EXERCISE: Could you please transcribe the data exactly, without the pictures?
[[ MATERIALS PROVIDED open ]]
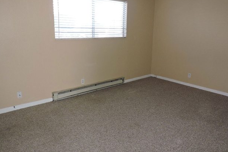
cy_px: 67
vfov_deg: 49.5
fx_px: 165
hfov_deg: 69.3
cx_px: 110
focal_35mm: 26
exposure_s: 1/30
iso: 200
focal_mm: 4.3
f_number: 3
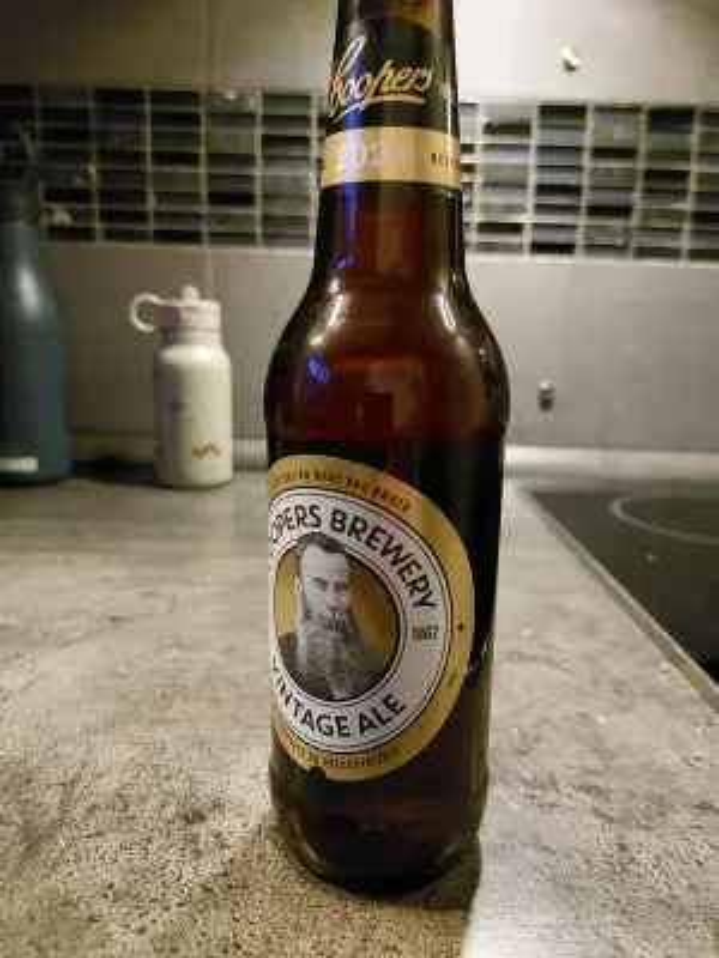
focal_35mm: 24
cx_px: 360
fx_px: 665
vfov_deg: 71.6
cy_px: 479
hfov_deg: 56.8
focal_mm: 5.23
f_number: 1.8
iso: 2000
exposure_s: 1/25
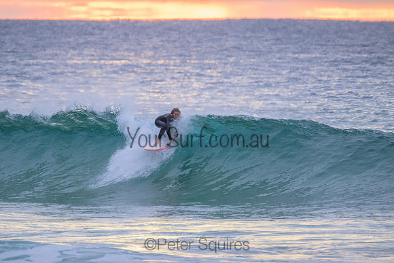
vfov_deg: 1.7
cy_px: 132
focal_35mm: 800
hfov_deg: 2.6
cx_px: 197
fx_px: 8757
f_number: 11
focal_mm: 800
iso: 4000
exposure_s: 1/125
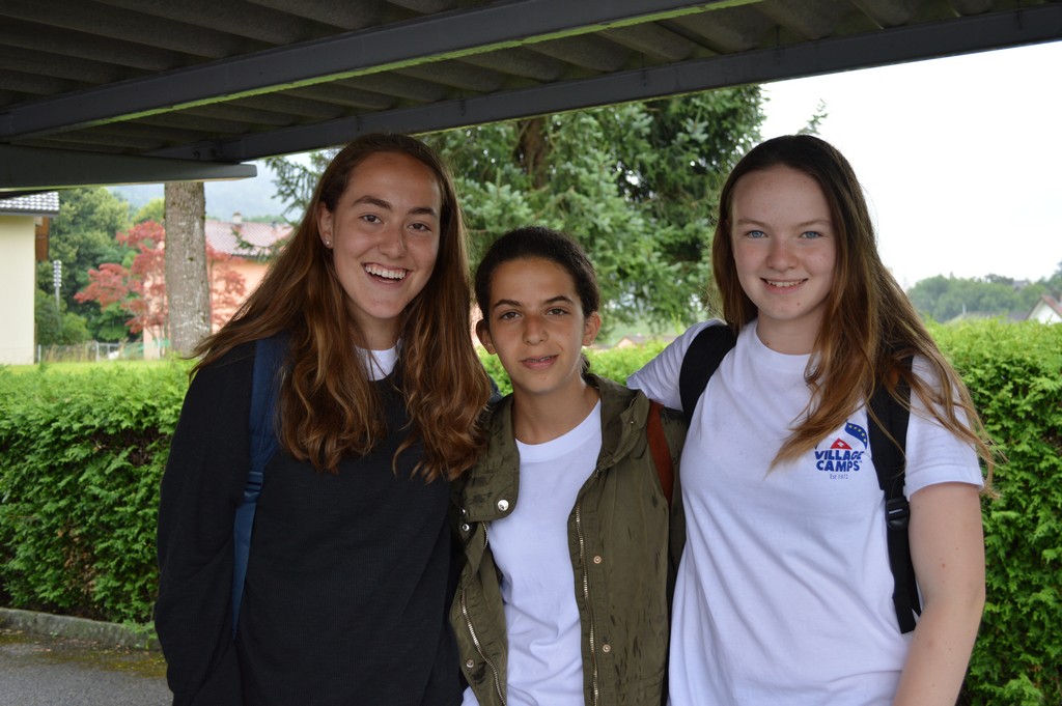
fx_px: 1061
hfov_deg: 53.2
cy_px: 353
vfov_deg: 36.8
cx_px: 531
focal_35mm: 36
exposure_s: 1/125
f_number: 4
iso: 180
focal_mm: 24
[[ MATERIALS PROVIDED closed ]]
FINAL ANSWER:
cy_px: 67
vfov_deg: 49.5
fx_px: 165
hfov_deg: 69.3
cx_px: 110
focal_35mm: 26
exposure_s: 1/30
iso: 200
focal_mm: 4.3
f_number: 3
focal_35mm: 24
cx_px: 360
fx_px: 665
vfov_deg: 71.6
cy_px: 479
hfov_deg: 56.8
focal_mm: 5.23
f_number: 1.8
iso: 2000
exposure_s: 1/25
vfov_deg: 1.7
cy_px: 132
focal_35mm: 800
hfov_deg: 2.6
cx_px: 197
fx_px: 8757
f_number: 11
focal_mm: 800
iso: 4000
exposure_s: 1/125
fx_px: 1061
hfov_deg: 53.2
cy_px: 353
vfov_deg: 36.8
cx_px: 531
focal_35mm: 36
exposure_s: 1/125
f_number: 4
iso: 180
focal_mm: 24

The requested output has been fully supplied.